Problem Solving and Math Talk
Reflect on the value of problem solving and consider what makes a rich and engaging question. Discuss how important it is for students to explore and use communication in consolidating mathematical understanding through ‘math talk’.
Problem solving questions, specifically in math, provide opportunities for students to practice their learned skills in applicable and relevant situations. They challenge the students to reflect on what they have learned theoretically and apply this knowledge in practical, thought-provoking applications. It is very important that we teach students to embrace problem solving, treating it like a puzzle to be solved rather than a brick wall preventing us from achieving success. When we adequately prepare students with the tools that they need during problem solving, they come to learn that they are able to problem solve and they can achieve success. This, in turn, develops a positive disposition towards problem solving for our students.

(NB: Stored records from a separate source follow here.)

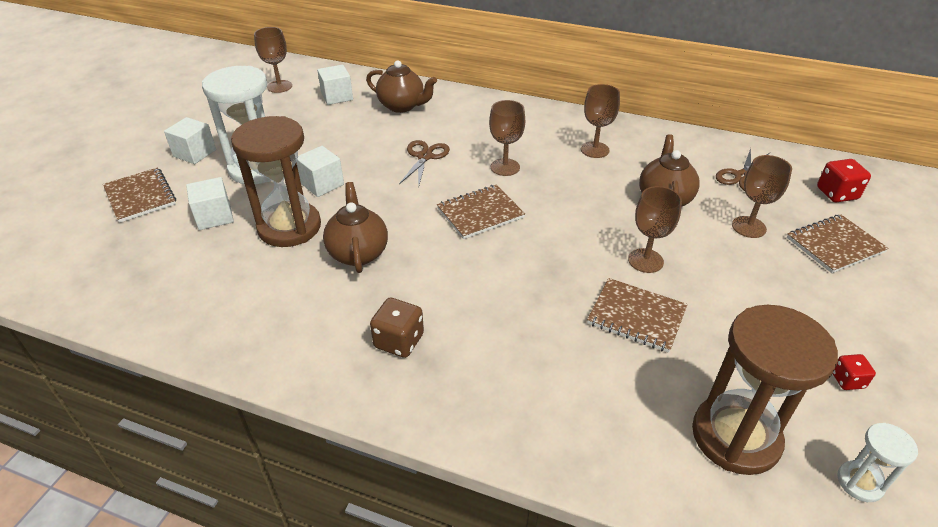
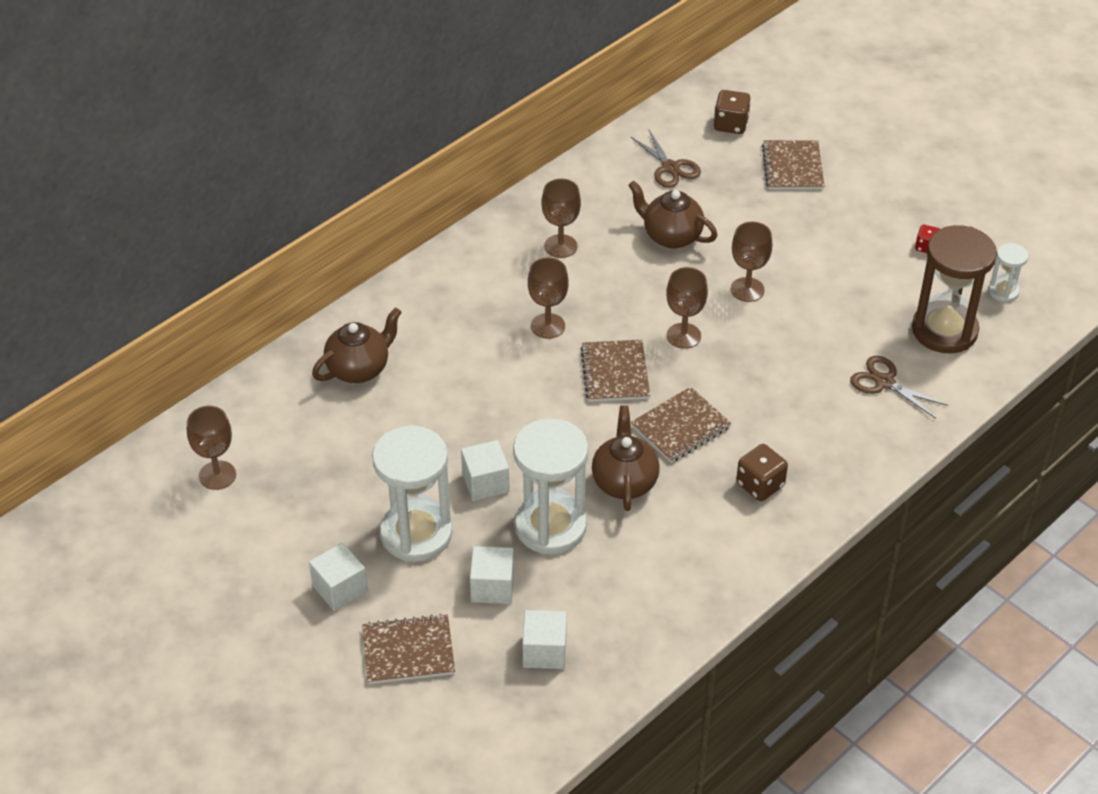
camera: 65 degrees left, 5 degrees up
brown hourglass [231,116,321,247] -> white hourglass [513,418,589,554]
white cube [317,65,353,105] -> white cube moved to [523,610,567,669]
brown teapot [323,182,388,273] -> brown teapot turned 75 degrees clockwise [592,405,660,511]
brown scissors [399,140,450,188] -> brown scissors moved to [850,356,948,419]
brown notebook [587,278,688,353] -> brown notebook moved to [631,387,731,463]
brown goblet [732,155,792,238] -> brown goblet moved to [666,267,708,349]
red dice [817,159,871,202] -> brown dice [714,90,751,134]

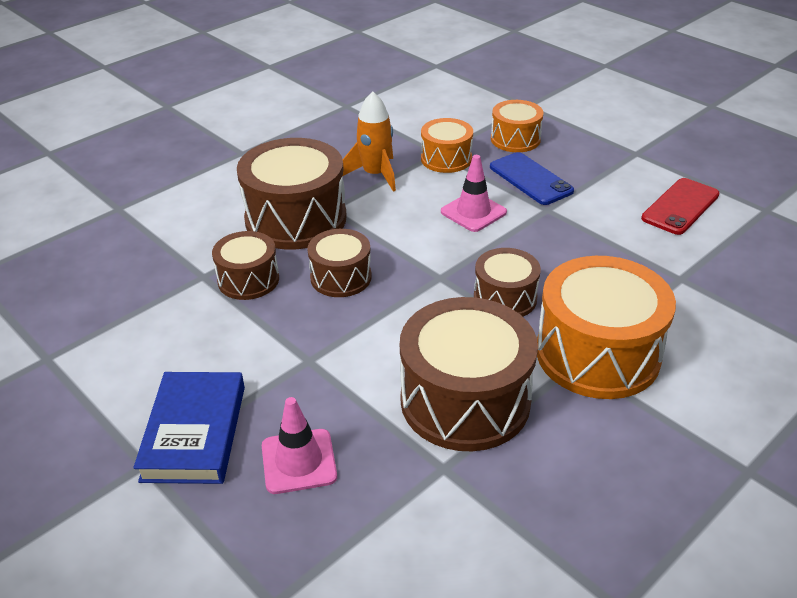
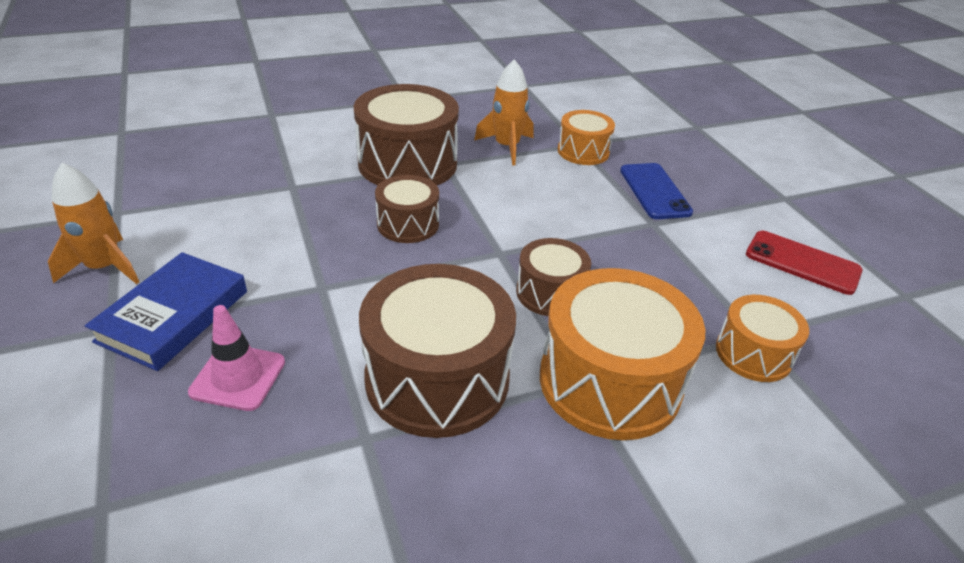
camera: 20 degrees right, 0 degrees up
brown drum [212,231,279,300] -> none
pink traffic cone [441,155,507,232] -> none
orange drum [491,100,544,152] -> orange drum moved to [716,295,809,382]
red phone [641,178,719,235] -> red phone turned 60 degrees clockwise [746,231,862,295]
none -> orange rocket [48,162,139,284]

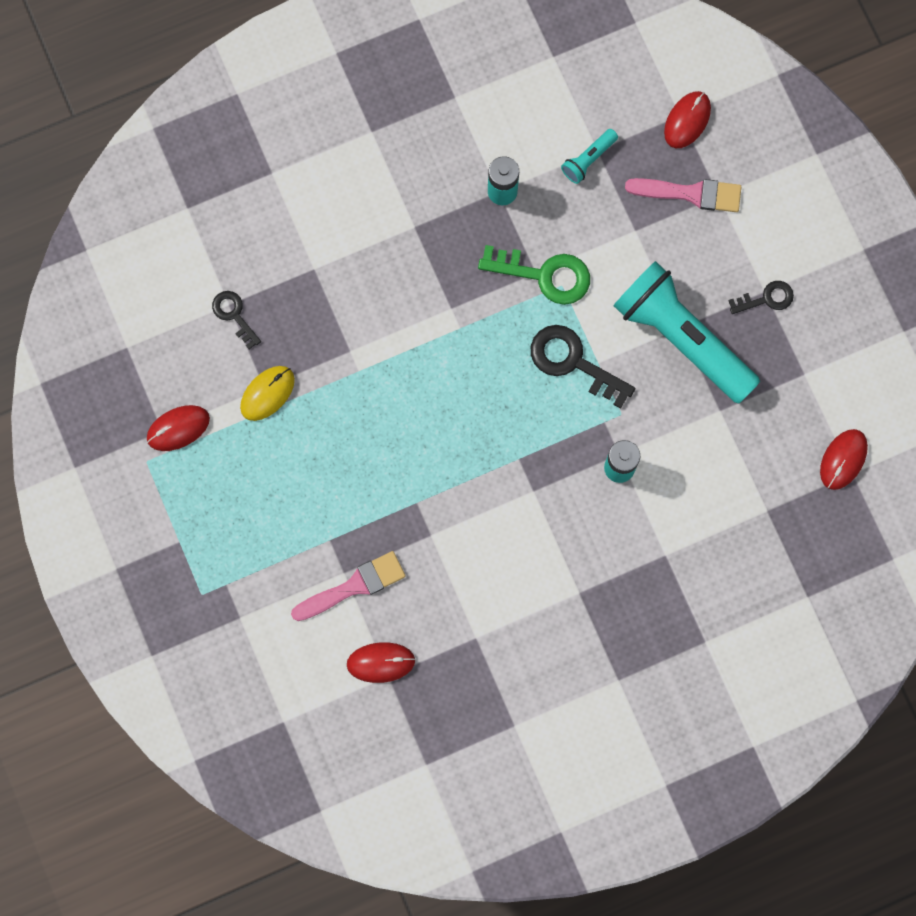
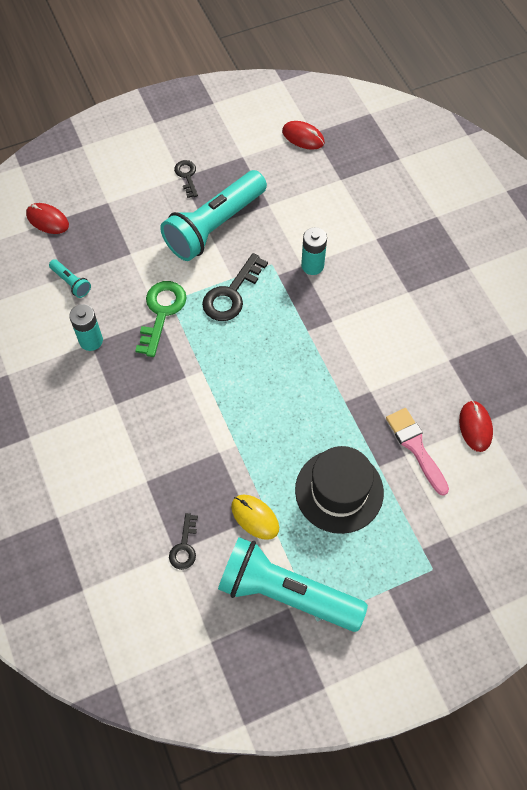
camera: 90 degrees left, 15 degrees down
red mouse [147,405,210,451] -> turquoise flashlight [218,537,368,632]
black key [212,291,261,349] -> black key turned 45 degrees counterclockwise [169,513,198,570]
pink brush [625,178,741,212] -> none
none -> black hat [295,446,384,534]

The Guide to Effective Instruction: Grades K to 6 – Volume 2 – Problem Solving and Communication teaches us that rich and engaging problem solving questions not only teach students through problem solving (practicing conceptual understanding), but they also teach student about problem solving by learning applicable learning skills (Guide to Effective Instruction, pg. 6). By teaching student through and about problem solving, we are able to see if the student has grasped the concept while also exploring the strategy they used throughout the process. When we are able to see both aspects, we then know that we have created a rich mathematical question. It is also important that we ensure the questions are relevant to the students by using real-world situations that are linked to their specific interests.
Conversations around problem solving help to teach students to be cognitive about their own strategies, while also being able to learn from their peers and adopt new and perhaps more efficient strategies. As Marion Small says in the video Open Questions and Contexts, “[Different strategies] enrich the conversation; it does not detract from it.” Math talks and bansho consolidation presentations are great ways to verbally explore these strategies in a whole-class setting. Other ways to communicate their thinking could be in a math journal, in which the student explains the strategies they used throughout the day’s lesson, or by creating a video/voice recording of their verbal explanations (for those students less inclined to share with the class).